Exercise goal
Below are the records; tally the lines that include "ankle" and report only the total.
** Records for this task follows **
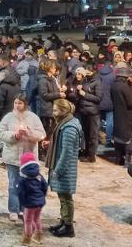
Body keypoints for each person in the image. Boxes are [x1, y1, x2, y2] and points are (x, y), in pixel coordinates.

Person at [0, 94, 46, 222]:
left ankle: (24, 209)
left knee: (28, 185)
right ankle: (13, 209)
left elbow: (42, 134)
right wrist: (14, 135)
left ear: (25, 104)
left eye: (20, 103)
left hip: (28, 159)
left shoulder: (34, 118)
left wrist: (30, 134)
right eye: (15, 103)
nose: (17, 105)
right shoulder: (8, 117)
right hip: (12, 157)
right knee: (13, 184)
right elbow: (0, 132)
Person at [45, 99, 82, 238]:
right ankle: (63, 221)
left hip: (65, 169)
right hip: (62, 167)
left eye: (55, 110)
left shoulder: (69, 128)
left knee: (66, 198)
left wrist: (57, 170)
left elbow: (67, 153)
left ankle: (68, 227)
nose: (53, 113)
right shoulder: (63, 124)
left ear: (63, 111)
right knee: (62, 196)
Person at [17, 151, 48, 244]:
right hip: (40, 202)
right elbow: (45, 186)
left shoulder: (22, 178)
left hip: (30, 204)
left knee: (28, 220)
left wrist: (23, 202)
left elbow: (20, 192)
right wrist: (42, 196)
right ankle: (39, 235)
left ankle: (27, 238)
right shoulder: (39, 175)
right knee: (37, 218)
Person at [111, 66, 132, 166]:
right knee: (130, 137)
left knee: (118, 137)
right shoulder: (124, 86)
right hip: (128, 116)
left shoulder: (114, 85)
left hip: (117, 114)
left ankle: (118, 159)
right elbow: (129, 103)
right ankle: (127, 160)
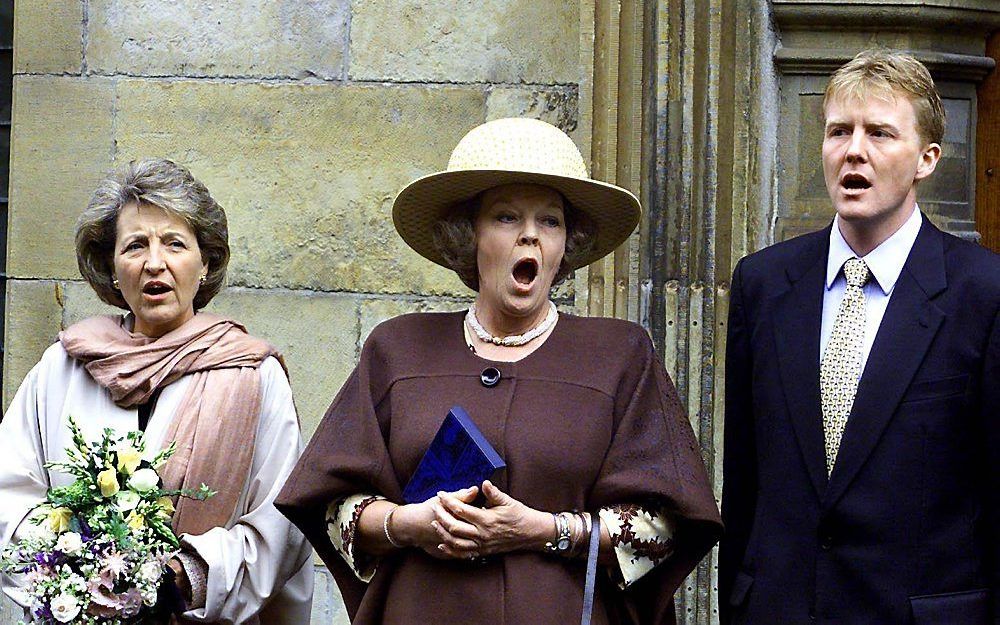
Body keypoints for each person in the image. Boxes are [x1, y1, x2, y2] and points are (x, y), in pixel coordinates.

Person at [275, 117, 722, 624]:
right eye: (507, 218)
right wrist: (408, 523)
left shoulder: (619, 355)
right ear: (470, 237)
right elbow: (331, 505)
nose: (530, 236)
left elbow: (666, 524)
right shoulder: (397, 349)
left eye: (550, 221)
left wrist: (544, 529)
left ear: (565, 246)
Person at [720, 49, 1000, 624]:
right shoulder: (763, 284)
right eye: (838, 131)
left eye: (880, 133)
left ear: (926, 158)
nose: (853, 150)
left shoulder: (984, 293)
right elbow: (745, 481)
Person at [0, 158, 313, 624]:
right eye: (135, 246)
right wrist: (74, 576)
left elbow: (283, 525)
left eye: (174, 244)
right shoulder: (61, 368)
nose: (154, 263)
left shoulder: (254, 373)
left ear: (204, 263)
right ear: (110, 265)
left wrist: (180, 579)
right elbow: (10, 492)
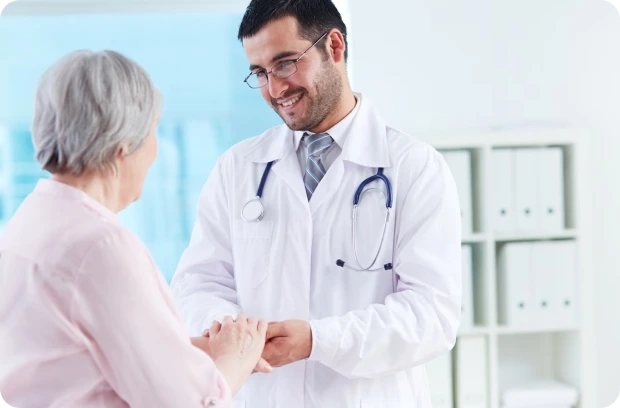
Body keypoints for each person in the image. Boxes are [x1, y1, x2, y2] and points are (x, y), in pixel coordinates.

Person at [171, 0, 462, 406]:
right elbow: (197, 283)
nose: (275, 90)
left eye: (286, 63)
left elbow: (431, 316)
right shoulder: (238, 168)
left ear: (335, 47)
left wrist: (317, 341)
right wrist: (233, 333)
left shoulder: (415, 168)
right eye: (260, 73)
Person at [0, 50, 270, 408]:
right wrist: (236, 359)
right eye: (153, 131)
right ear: (122, 147)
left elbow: (70, 357)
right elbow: (190, 403)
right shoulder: (100, 247)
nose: (156, 150)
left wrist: (184, 352)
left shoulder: (30, 222)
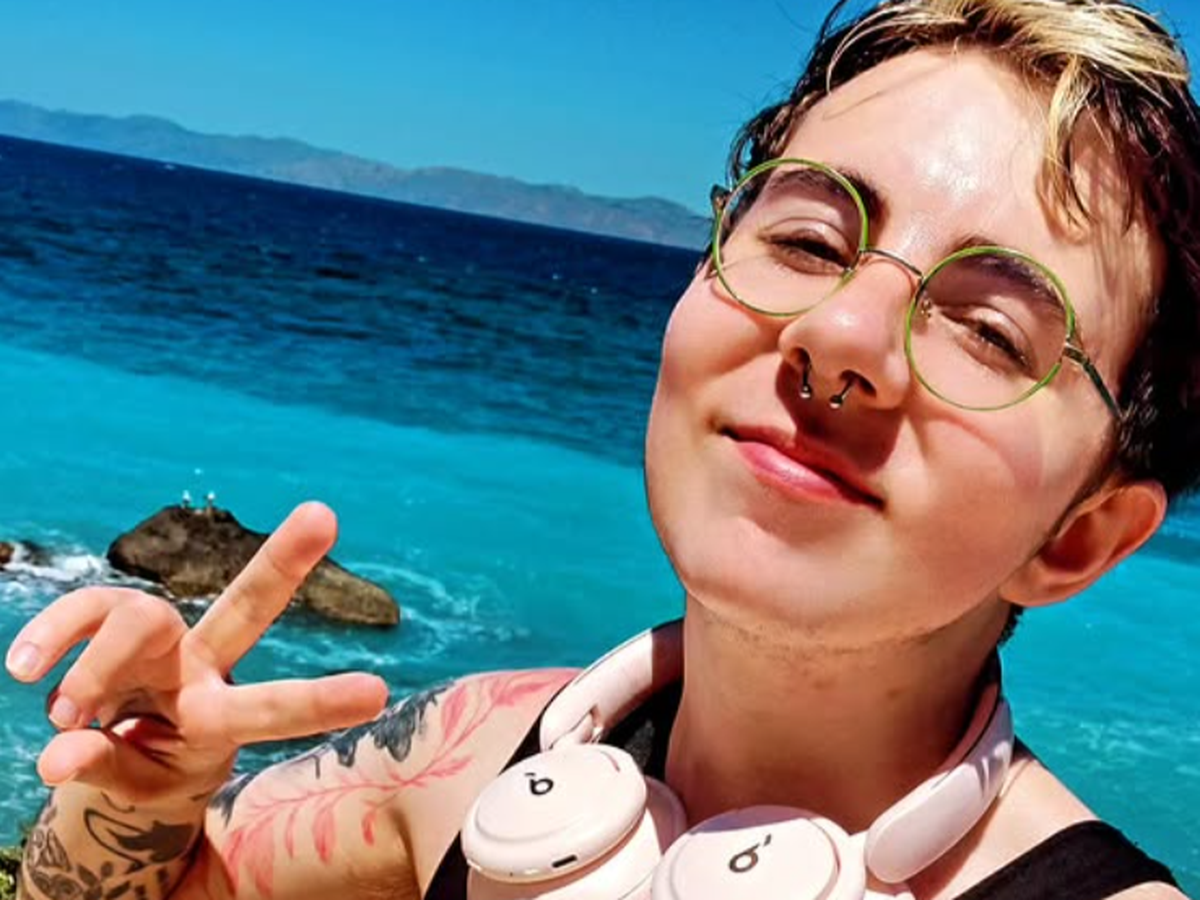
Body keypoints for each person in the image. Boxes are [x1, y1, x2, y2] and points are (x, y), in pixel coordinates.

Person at [7, 0, 1199, 897]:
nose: (839, 335)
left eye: (990, 331)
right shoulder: (474, 751)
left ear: (1083, 538)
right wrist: (139, 800)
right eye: (807, 241)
** End of Records for this task **
Finished exercise
8